Performance in outdoor and indoor circumstances

Figure 13 shows that the quality of the segmentation provided by the proposed implementation is similar to the one provided by the original algorithm, with results similar to the obtained by Bayesian [21] and MoG [27] models, and that this approach offers a great improvement against other hardware solutions. In general, a loss of accuracy is shown in the “Indoor” situation, due to bad results of the algorithms during the “Light Switch” test. However, the results obtained by our approach are more accurate than the rest.

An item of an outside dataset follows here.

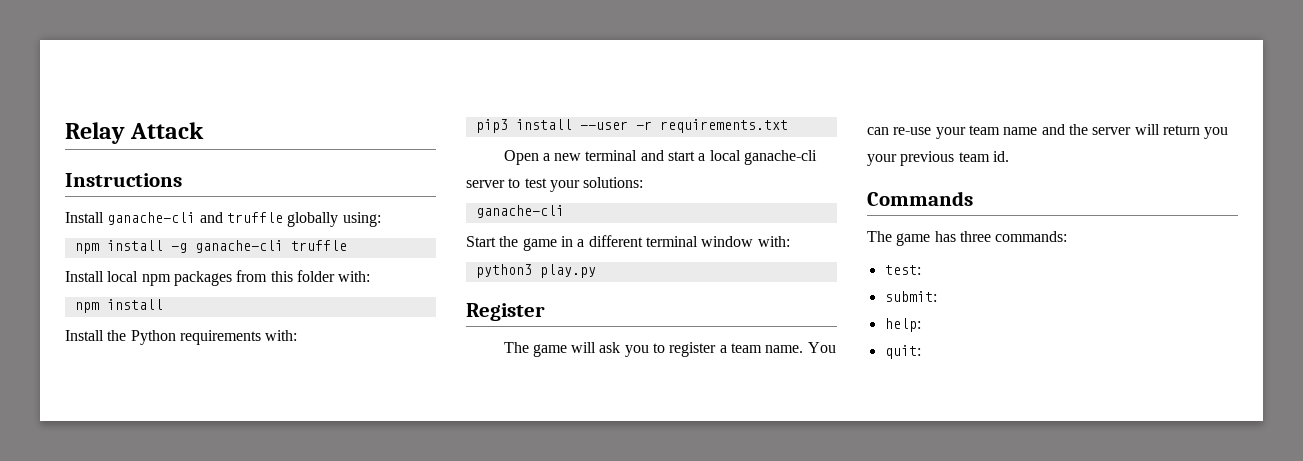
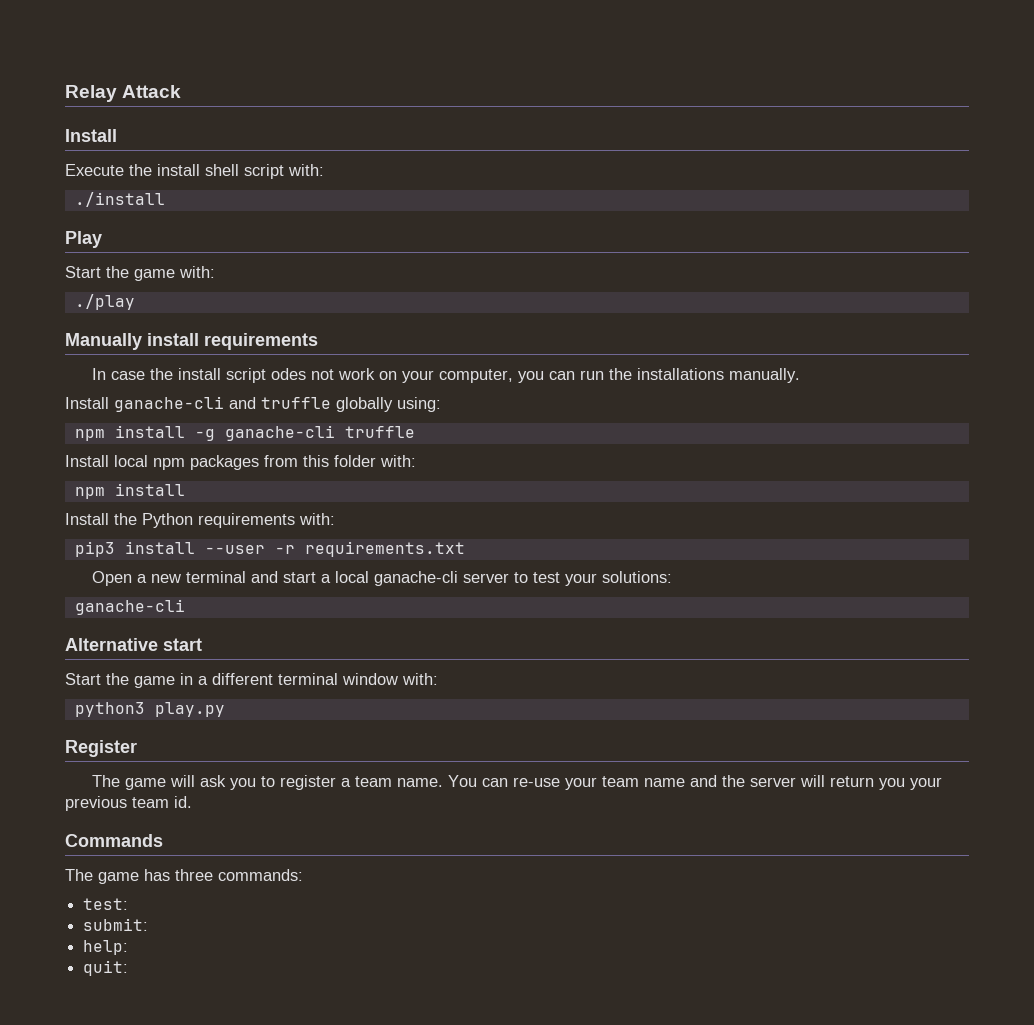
[65,173,182,187] Instructions -> [65,129,117,142] [65,164,324,179] [74,192,165,207] [65,231,102,248] [65,266,215,281] [74,294,135,310] [65,333,318,350] [92,368,801,383] Install // Execute the install shell script with: // ./install // Play // Start the game with: // ./play // Manually install requirements // In case the install script odes not work on your computer, you can run the installations manually.
(564, 211) none -> [65,638,202,651] // Alternative start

Finally, it is also important to remark that the final hardware implementation has a very low degradation compared with the original software approach [19]. From Fig. 12 it can be seen that “Bootstrap”, “Light Switch” and “Waving Trees” sequences show bigger difference between both approaches, since those tests require a higher number of codewords than average. Nevertheless, even with that degradation, the results obtained by the proposed architecture represent an improvement against the other hardware-oriented implementations and are similar to the results offered by the more advanced algorithms.

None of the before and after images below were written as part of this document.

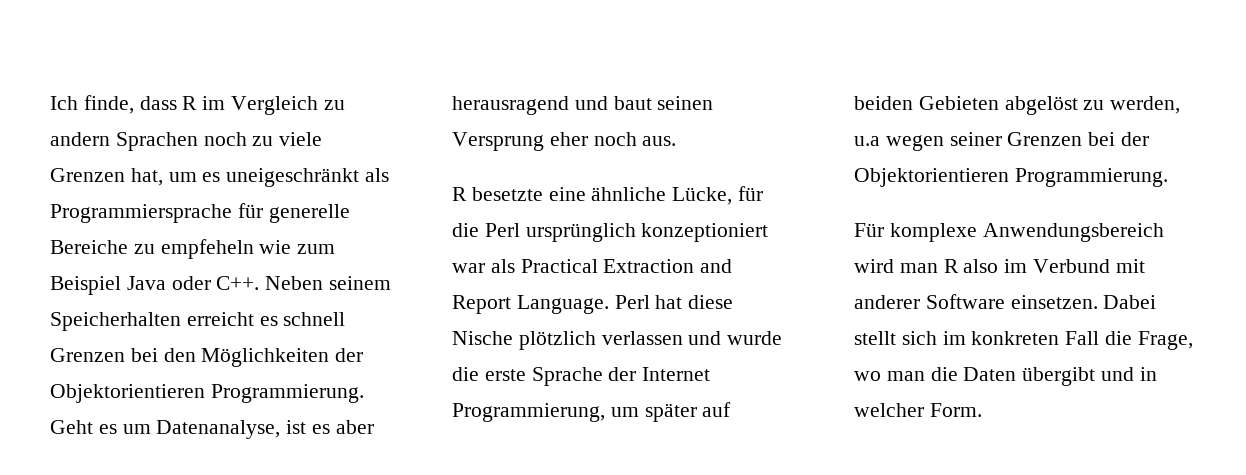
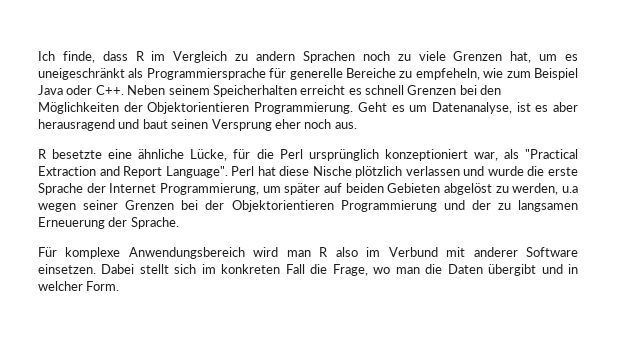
[160,239,254,259] empfeheln -> [415,68,480,80] empfeheln,
[452,259,598,273] war als Practical -> [473,149,578,161] war, als "Practical
[516,295,609,314] Language. -> [165,166,228,178] Language".
[1014,168,1168,187] Programmierung. -> [340,200,579,212] [38,217,179,229] Programmierung und der zu langsamen Erneuerung der Sprache.

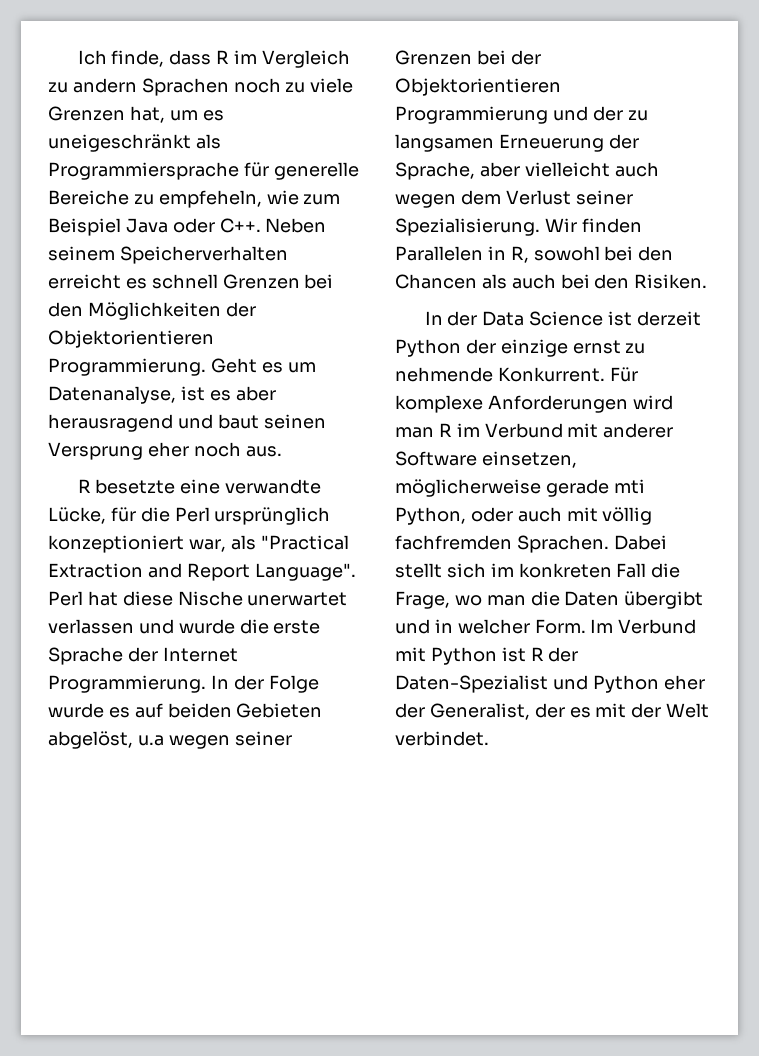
[212,85,297,97] Speicherhalten -> [119,246,288,264] Speicherverhalten
[138,149,185,159] ähnliche -> [225,479,322,494] verwandte
[355,166,403,178] plötzlich -> [247,592,348,606] unerwartet
[160,183,559,195] Programmierung, um später auf beiden Gebieten abgelöst zu werden, -> [48,675,319,693] [48,703,323,718] [48,731,133,749] Programmierung. In der Folge wurde es auf beiden Gebieten abgelöst,
[130,217,179,229] Sprache. // -> [395,162,659,180] [395,190,633,208] [395,218,642,236] [395,246,674,263] [395,274,708,289] [424,311,701,326] [395,339,646,357] [395,367,605,382] Sprache, aber vielleicht auch wegen dem Verlust seiner Spezialisierung. Wir finden Parallelen in R, sowohl bei den Chancen als auch bei den Risiken. // In der Data Science ist derzeit Python der einzige ernst zu nehmende Konkurrent.
[128,247,245,259] Anwendungsbereich -> [487,395,628,413] Anforderungen
[335,247,358,257] also -> (452, 430) none
[38,264,96,274] einsetzen. -> [481,451,577,468] [395,479,645,497] [395,507,653,525] [395,535,609,553] einsetzen, möglicherweise gerade mti Python, oder auch mit völlig fachfremden Sprachen.
(120, 286) none -> [590,619,697,634] [395,647,579,665] [395,675,705,693] [395,703,710,720] [395,731,489,746] Im Verbund mit Python ist R der Daten-Spezialist und Python eher der Generalist, der es mit der Welt verbindet.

In Fig. 14, the evaluation images resultant from each algorithm on the Wallflower dataset are displayed, as well as the original frame and the ground truth to evaluate the quality of the segmentation. This comparison allows us to see in a qualitative manner the foreground–background segmentation quality of the different approaches. This subjective evaluation supports the conclusions of the quantitative analysis. Regarding the “Moved Object” test, only a small region of <10 pixels has been misclassified by the hardware approach, being an unimportant mistake since this small area could be removed by subsequent morphological filtering.

Fig. 14
figure 14

Wallflower evaluation frames, ground truth and resultant images from tested algorithms

6 Conclusions

In this work, we have designed and analyzed an architecture to carry out the BGS in video sequences. Our approach is based on the Codebook algorithm, which allows us to model dynamic and multimodal backgrounds and is well known because of its robustness and good balance between accuracy and efficiency.

The design techniques presented in this paper are of general use and valid to many resource-constrained hardware implementations. A detailed study has been performed to improve the trade-off between accuracy and computing resources, including model simplifications and fixed-point operations.

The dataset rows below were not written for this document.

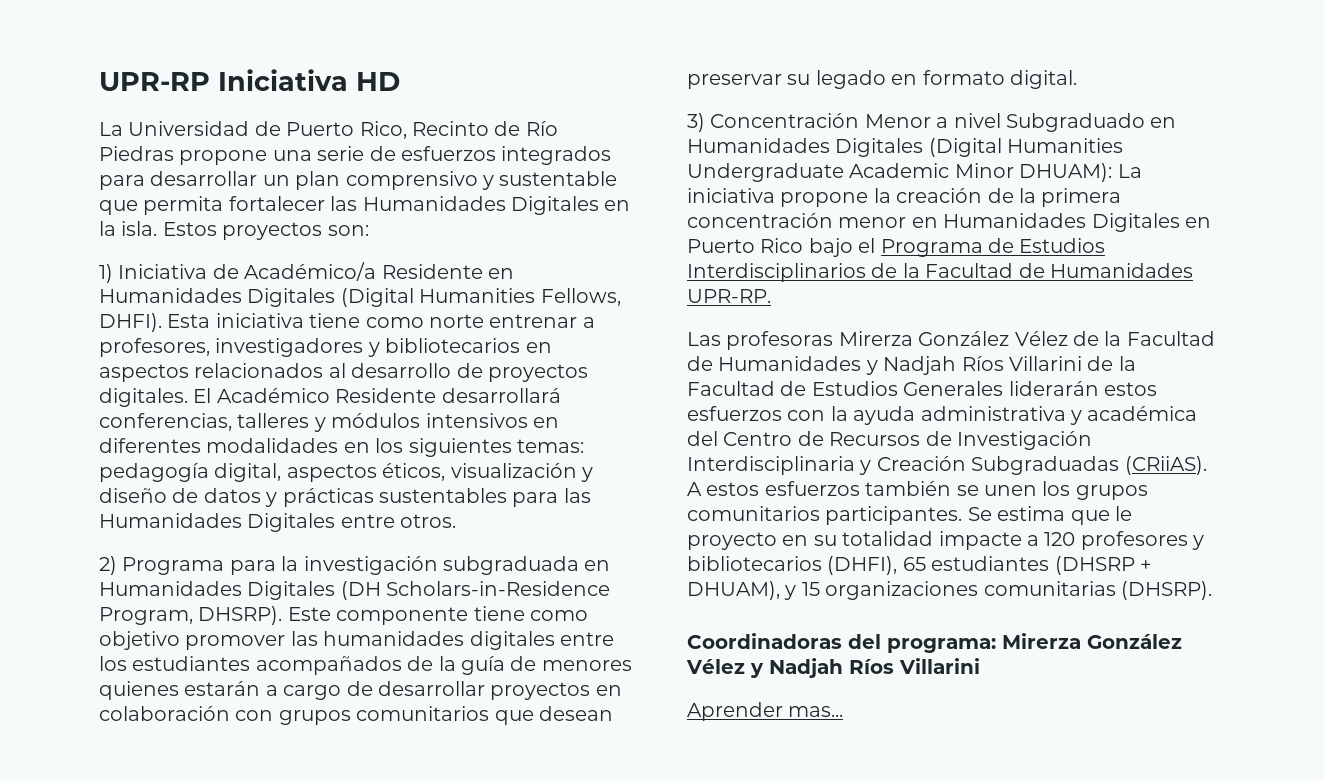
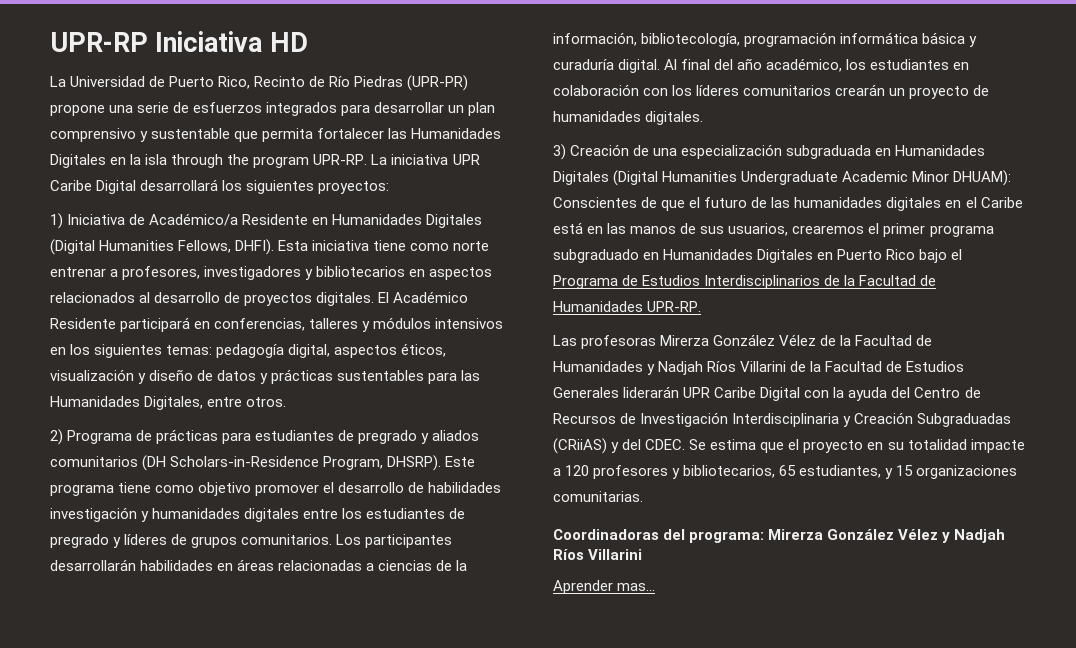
(174, 153) none -> [407,75,469,91] (UPR-PR)
[121,221,369,240] isla. Estos proyectos son: -> [145,154,480,168] [50,179,390,194] isla through the program UPR-RP. La iniciativa UPR Caribe Digital desarrollará los siguientes proyectos:
[441,388,561,403] desarrollará -> [120,317,211,332] participará en
[99,438,370,453] diferentes modalidades en -> (66, 351) none
[247,513,336,532] Digitales -> [144,396,204,410] Digitales,
[229,556,611,575] [99,581,336,600] para la investigación subgraduada en Humanidades Digitales -> [136,429,480,444] [50,456,138,467] de prácticas para estudiantes de pregrado y aliados comunitarios
[336,607,469,625] componente -> [50,484,114,496] programa
[290,631,318,646] las -> [323,482,502,493] [50,507,150,522] el desarrollo de habilidades investigación y
[255,656,632,675] [99,681,622,700] [99,706,613,725] [687,70,1077,89] [687,113,1145,132] acompañados de la guía de menores quienes estarán a cargo de desarrollar proyectos en colaboración con grupos comunitarios que desean preservar su legado en formato digital. // 3) Concentración Menor a nivel Subgraduado -> [449,508,466,519] [50,534,453,548] [50,559,468,571] [553,32,978,47] [553,58,970,73] [553,84,990,99] [553,111,704,125] [553,144,872,160] de pregrado y líderes de grupos comunitarios. Los participantes desarrollarán habilidades en áreas relacionadas a ciencias de la información, bibliotecología, programación informática básica y curaduría digital. Al final del año académico, los estudiantes en colaboración con los líderes comunitarios crearán un proyecto de humanidades digitales. // 3) Creación de una especialización subgraduada
[1117,164,1142,178] [687,188,1122,207] [687,213,907,228] La iniciativa propone la creación de la primera concentración menor -> [553,197,1023,211] [553,222,994,237] [553,249,639,263] Conscientes de que el futuro de las humanidades digitales en el Caribe está en las manos de sus usuarios, crearemos el primer programa subgraduado
[1104,382,1157,396] [687,406,1198,425] estos esfuerzos con la ayuda administrativa y académica -> [683,387,888,401] UPR Caribe Digital con la ayuda
[1124,456,1207,475] [687,481,1148,500] [687,506,963,525] (CRiiAS). A estos esfuerzos también se unen los grupos comunitarios participantes. -> [553,438,686,454] (CRiiAS) y del CDEC.
[1115,506,1132,521] le -> [788,439,800,450] el
[687,556,1152,575] [687,581,780,600] bibliotecarios (DHFI), 65 estudiantes (DHSRP + DHUAM), -> [683,465,882,478] bibliotecarios, 65 estudiantes,
[983,581,1212,600] comunitarias (DHSRP). -> [553,491,643,502] comunitarias.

An FPGA implementation of this algorithm has been developed which offers very low degradation in comparison with the original software solution. Since the hardware environment has limited resources, we have optimized memory access, low-level interfaces with external memory and storage of the background model. Thus, the proposed architecture can use the hardware resources more efficiently without a relevant decrease of accuracy. We have also addressed the evaluation of the real hardware in comparison with software simulation to check the final system accuracy degradation.

We have evaluated the approach with the benchmark Wallflower to test the quality of the segmentation. The results are excellent in comparison with other hardware-oriented approaches found in the literature, being similar to the ones offered by advanced software algorithms such as Bayesian and MoG. The implementation is able to segment objects in complex sequences with resolution \(768\times 576\) at 50 fps or at a higher speed with less resolution sources. Concerning the cost of the system, the architecture has been designed for low-cost FPGAs Spartan-3 by Xilinx, with an estimated power consumption of 5.13 W.

Future work will include improvements over the codebook model with the incorporation of spatio-temporal context described in [30], as well as the refinement of the blob detection stage by using the architecture from [5]. Furthermore, the use of faster memory (DDR3, QDR-II) or FPGAs with on-chip memory, such as Virtex-6, could remove limitations related to bandwidth, allowing further processing with the same board.